Problem statement:
Report each line below that carries the word "SALIDA".

Supplied material:
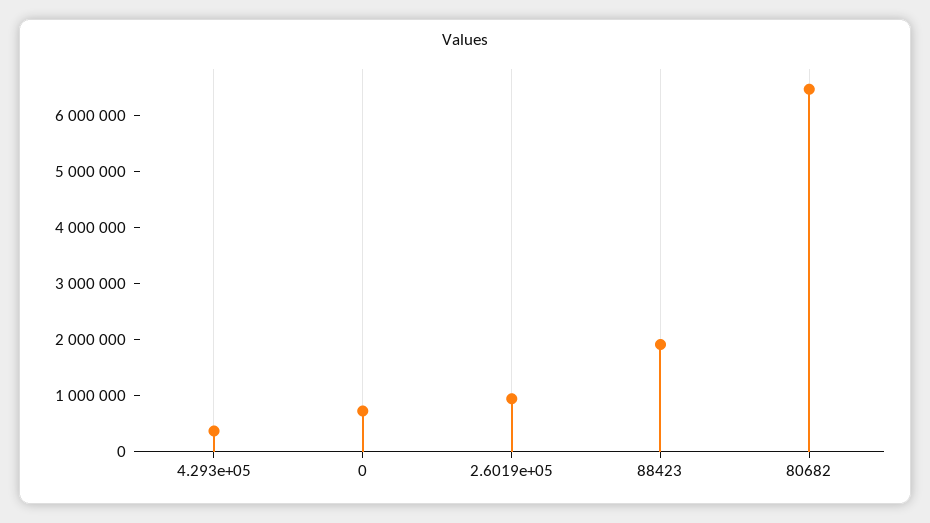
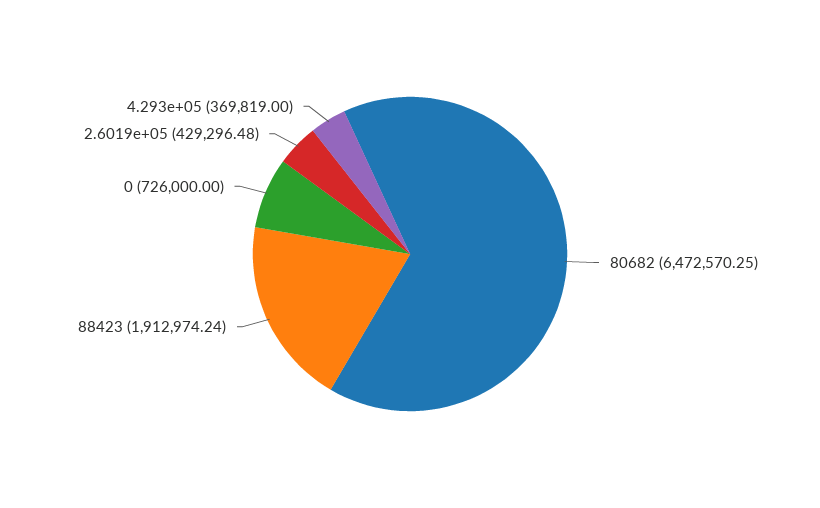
2.6019e+05: 1000000 -> 429296.48

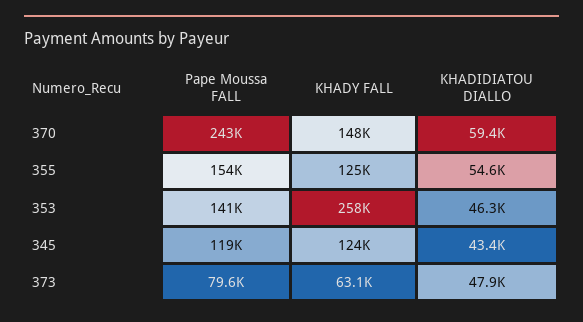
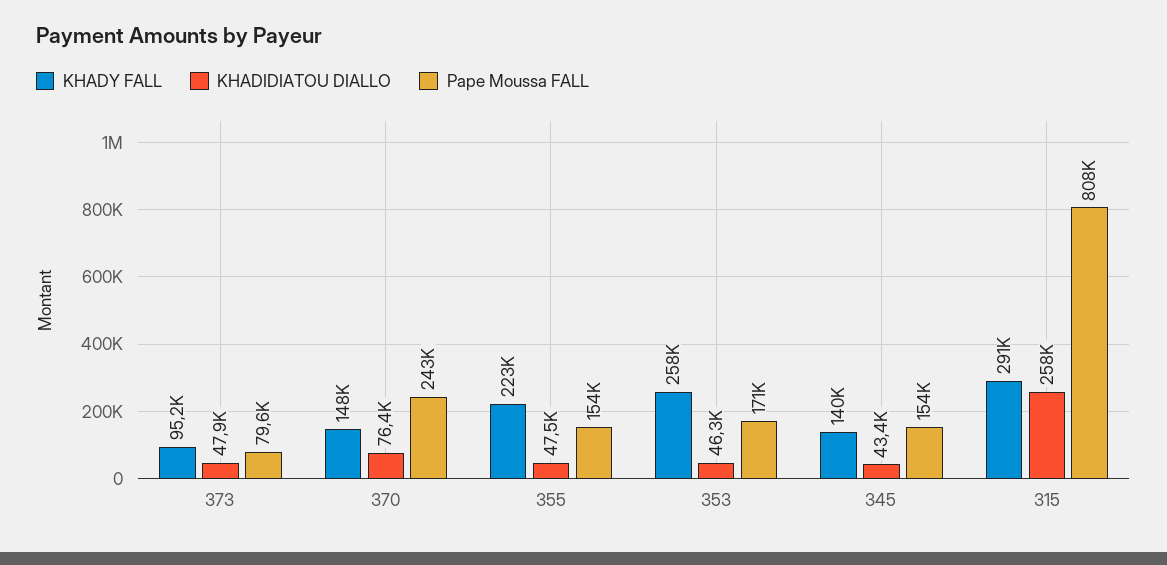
KHADIDIATOU DIALLO, 370: 59400 -> 76400
KHADY FALL, 355: 125000 -> 223000
KHADIDIATOU DIALLO, 355: 54600 -> 47500
Pape Moussa FALL, 353: 141000 -> 171000
Pape Moussa FALL, 345: 119000 -> 154000
KHADY FALL, 345: 124000 -> 140000
KHADY FALL, 373: 63100 -> 95200
KHADY FALL, 315: none -> 291000
KHADIDIATOU DIALLO, 315: none -> 258000
Pape Moussa FALL, 315: none -> 808000

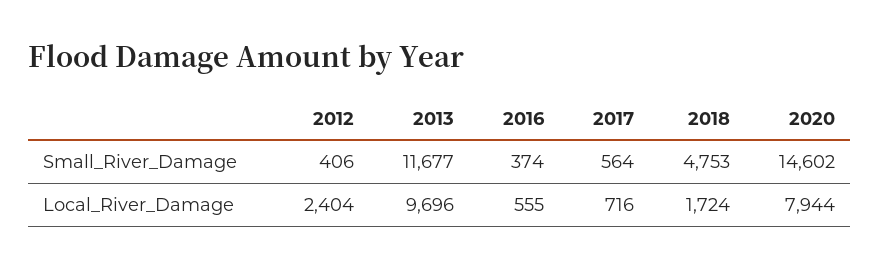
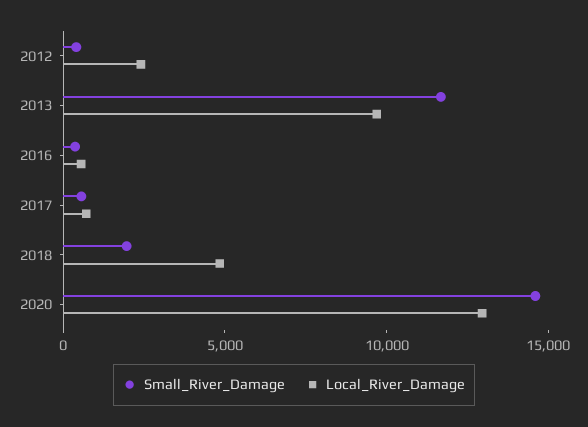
Small_River_Damage, 2018: 4753 -> 2000
Local_River_Damage, 2018: 1724 -> 5000
Local_River_Damage, 2020: 7944 -> 13000

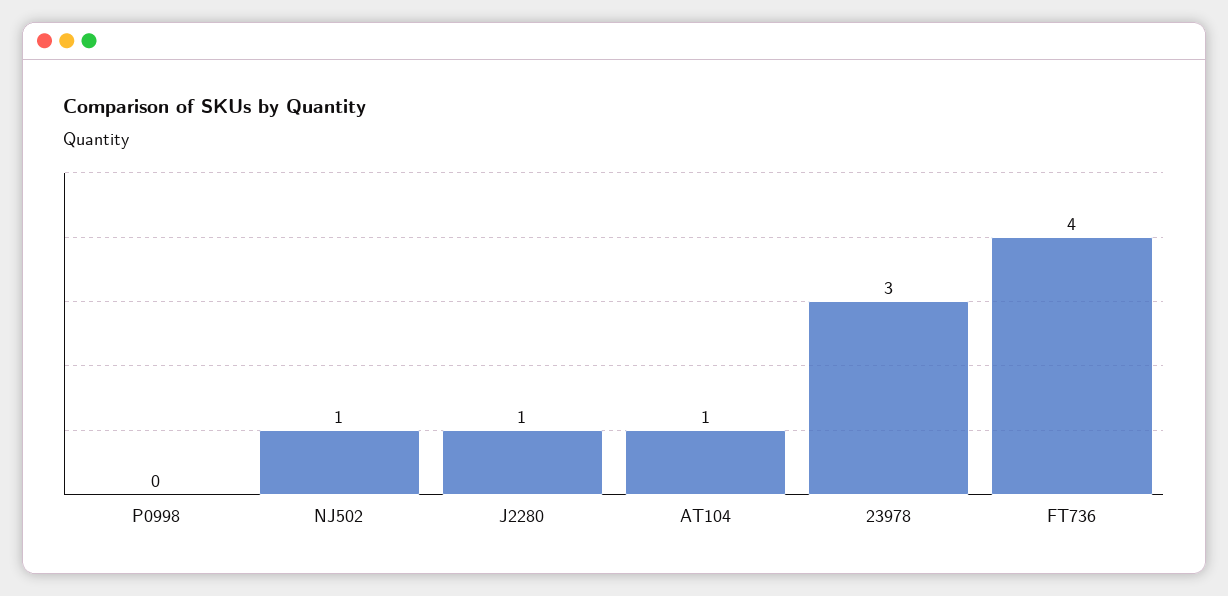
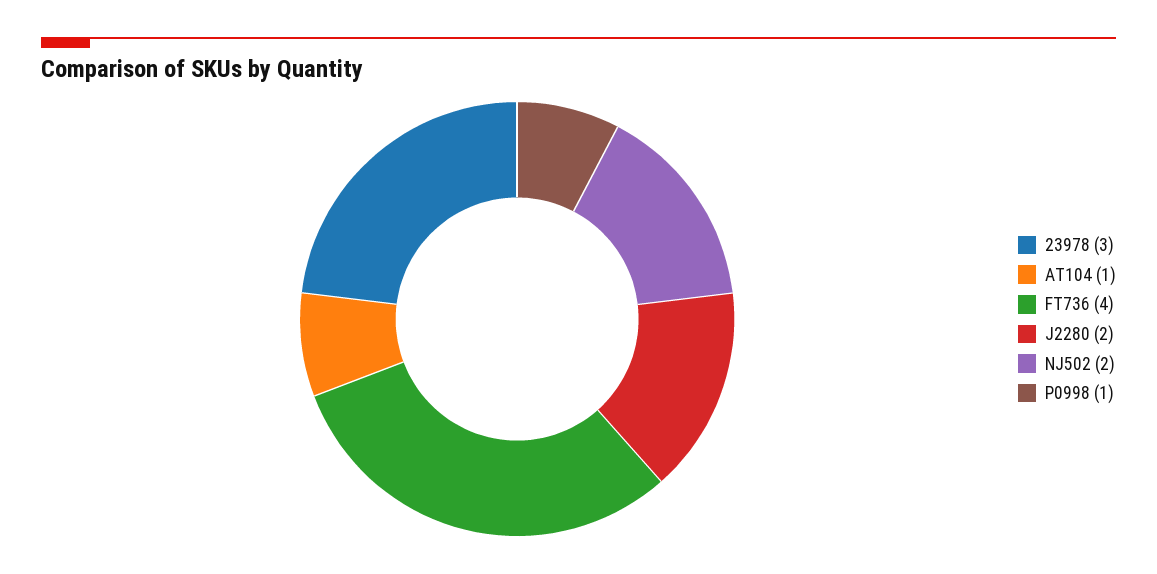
P0998: 0 -> 1
NJ502: 1 -> 2
J2280: 1 -> 2

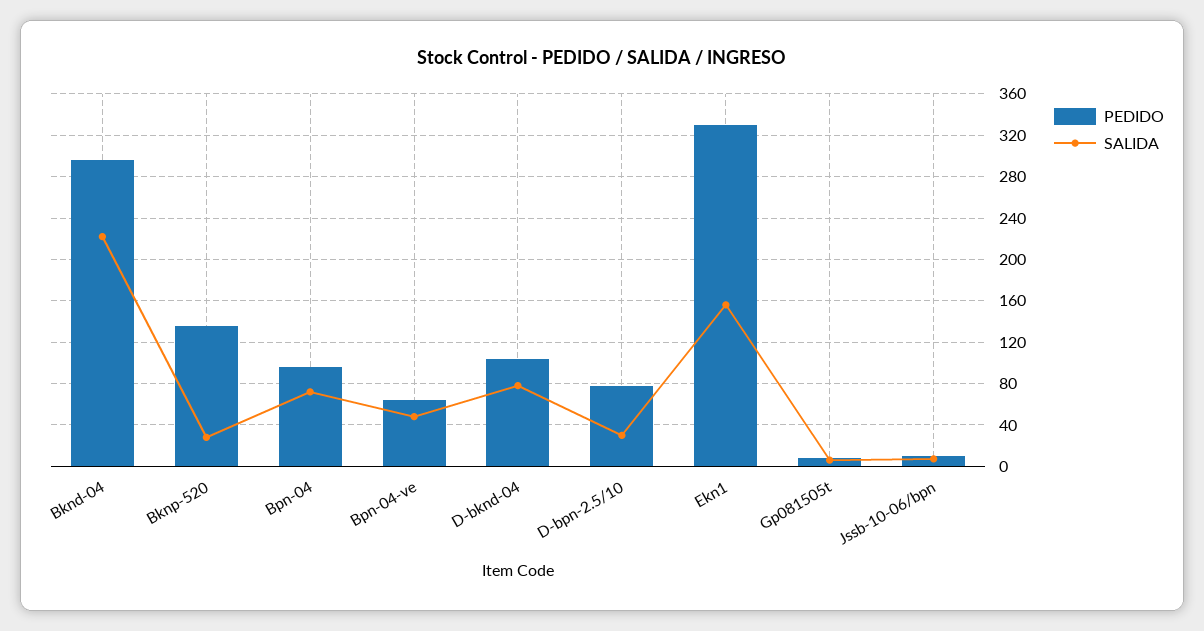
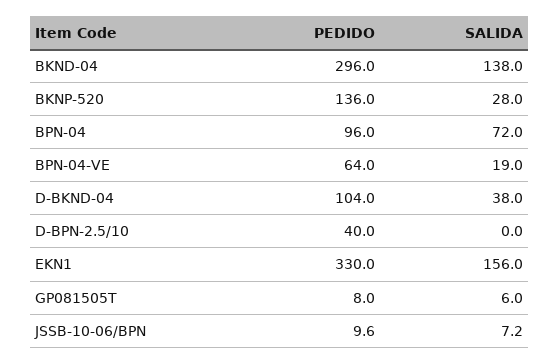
SALIDA, Bknd-04: 220 -> 138
SALIDA, Bpn-04-ve: 50 -> 19
SALIDA, D-bknd-04: 80 -> 38
PEDIDO, D-bpn-2.5/10: 80 -> 40
SALIDA, D-bpn-2.5/10: 30 -> 0

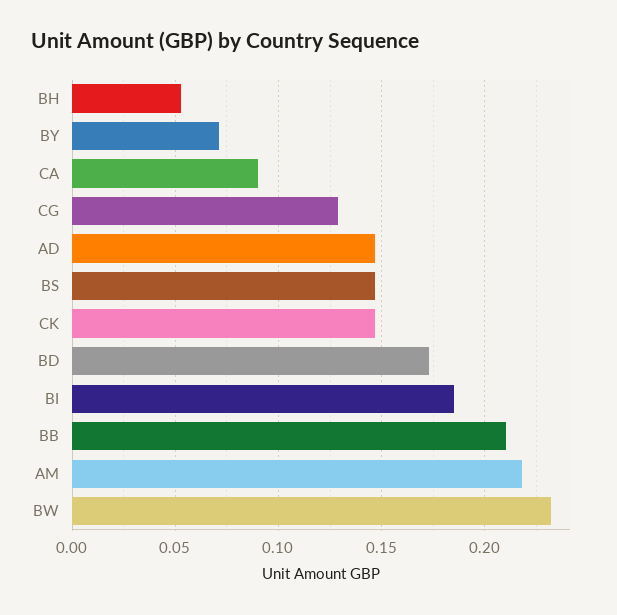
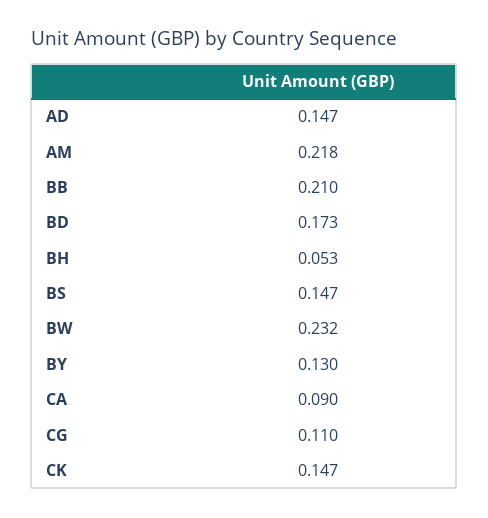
BY: 0.07 -> 0.13
CG: 0.13 -> 0.11
BI: 0.185 -> none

Answer box:
SALIDA, Bknd-04: 220 -> 138
SALIDA, Bpn-04-ve: 50 -> 19
SALIDA, D-bknd-04: 80 -> 38
SALIDA, D-bpn-2.5/10: 30 -> 0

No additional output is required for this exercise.